WHAT YOU NEED TO DO
Please repeat the rows from the line with "2015, 2016, 2017, 2018, 2019, 2020" to the last line, swapping "slice" for "wedge" and leaving the rest untouched. Omit the pictures.

EXTRACTED INFORMATION
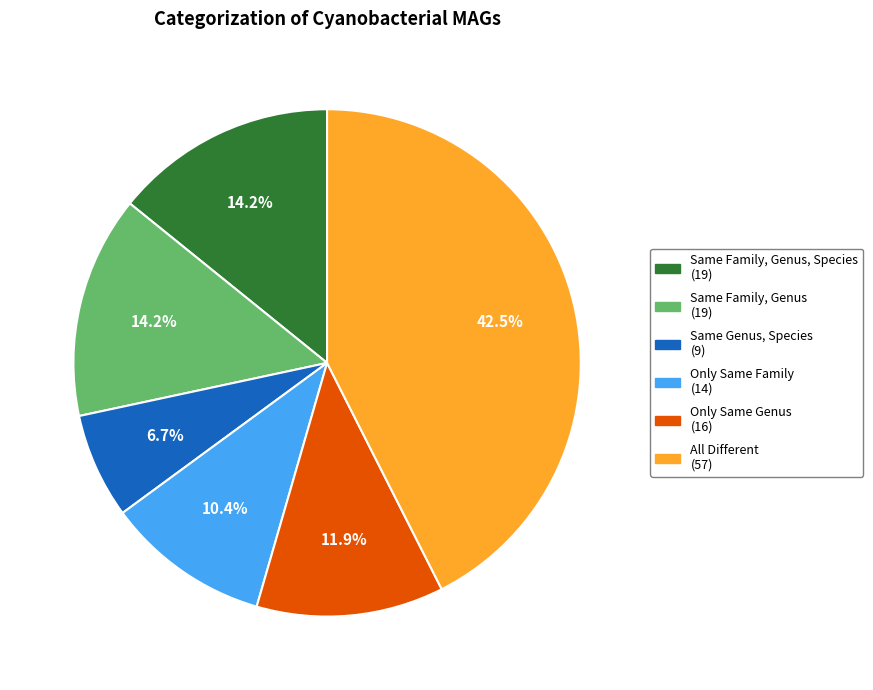

What is the smallest slice in the pie chart?

Same Genus, Species (9)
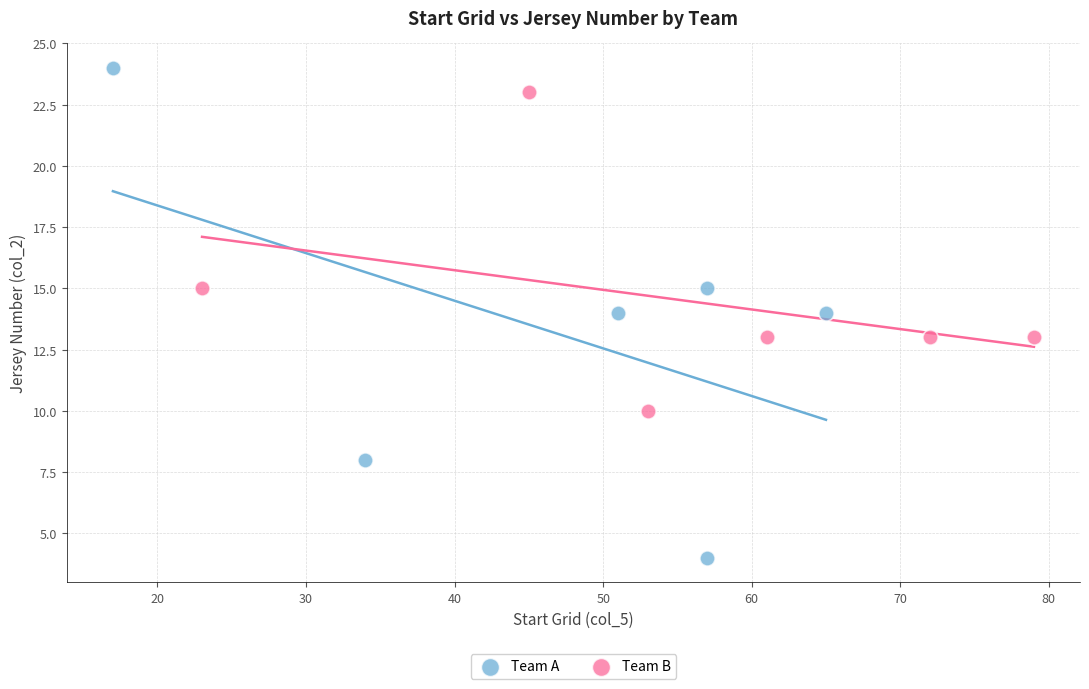

Which series contains the lowest Y value?

Team A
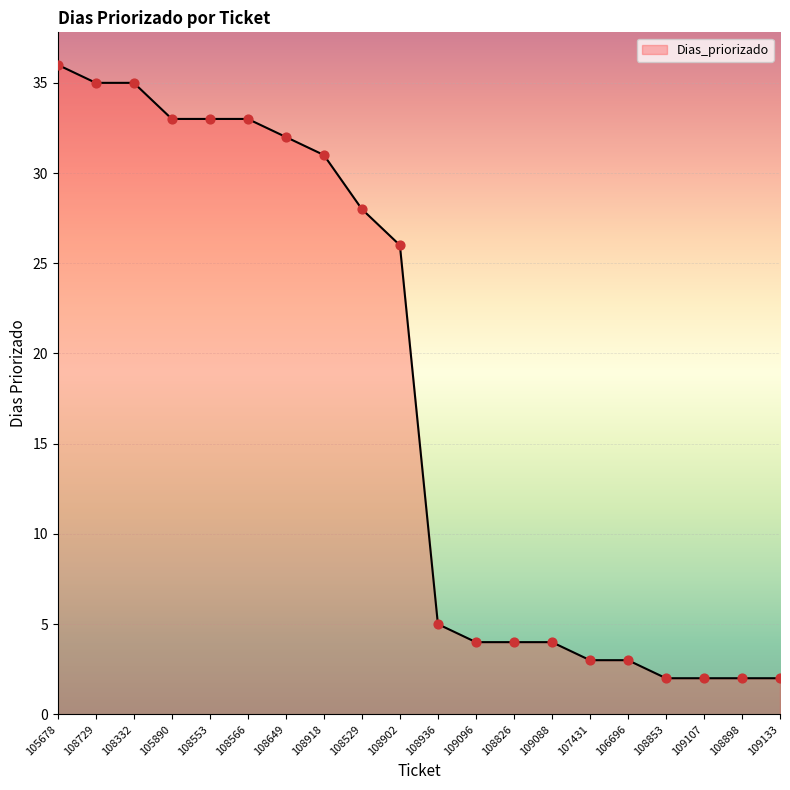

What is the change in value from 108729 to 109096?

-31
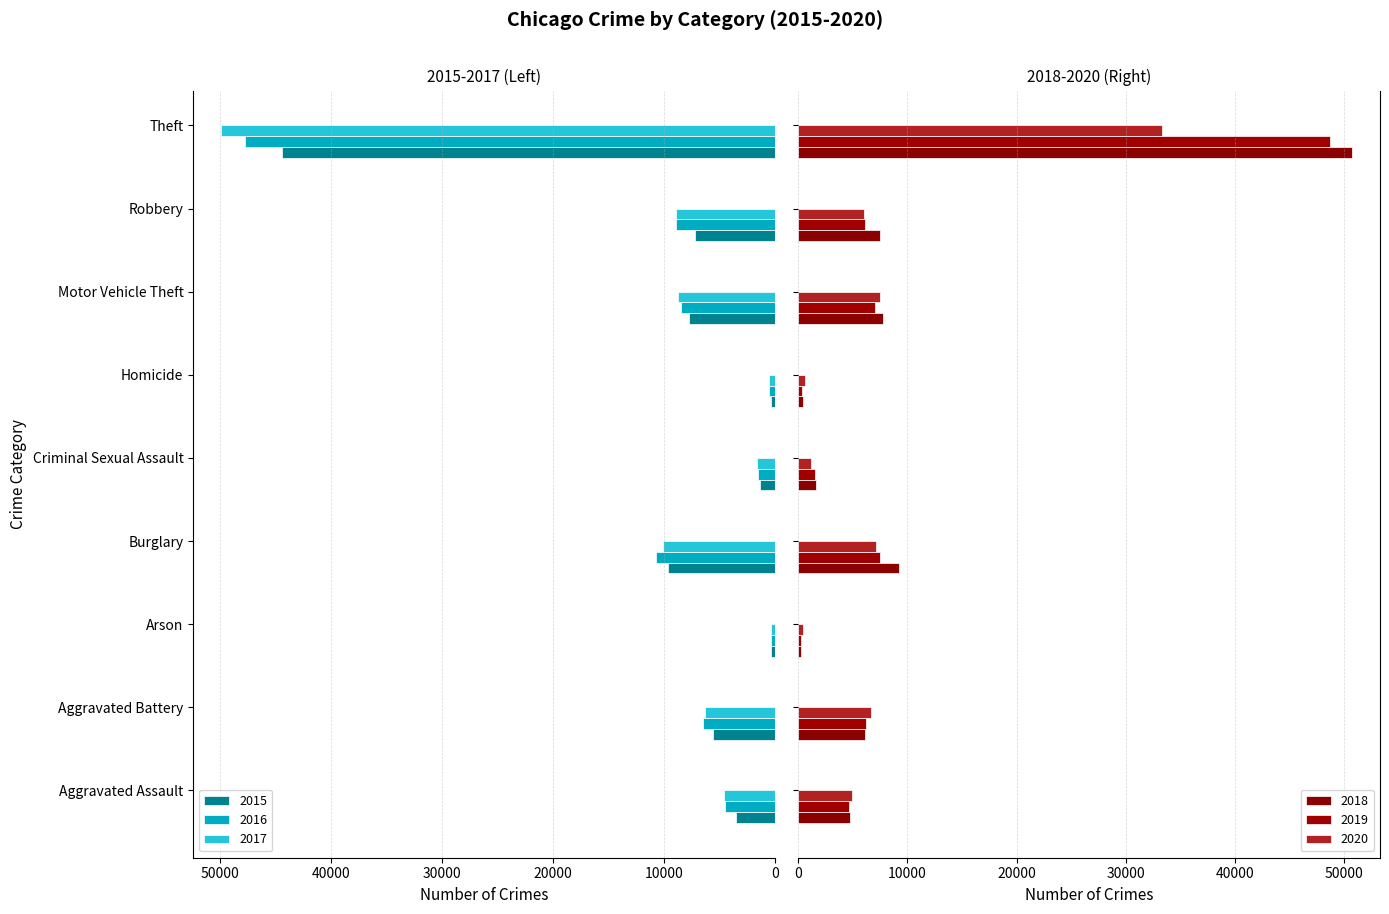

What are all the series names shown in the legend?

2015, 2016, 2017, 2018, 2019, 2020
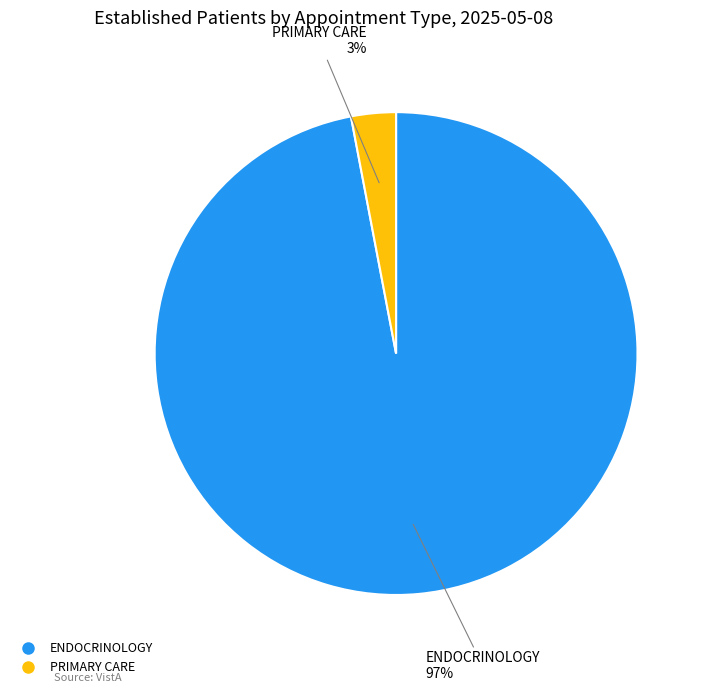

Is there any slice that represents more than half of the pie?

Yes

YOUR RESPONSE
2015, 2016, 2017, 2018, 2019, 2020

Is there any wedge that represents more than half of the pie?

Yes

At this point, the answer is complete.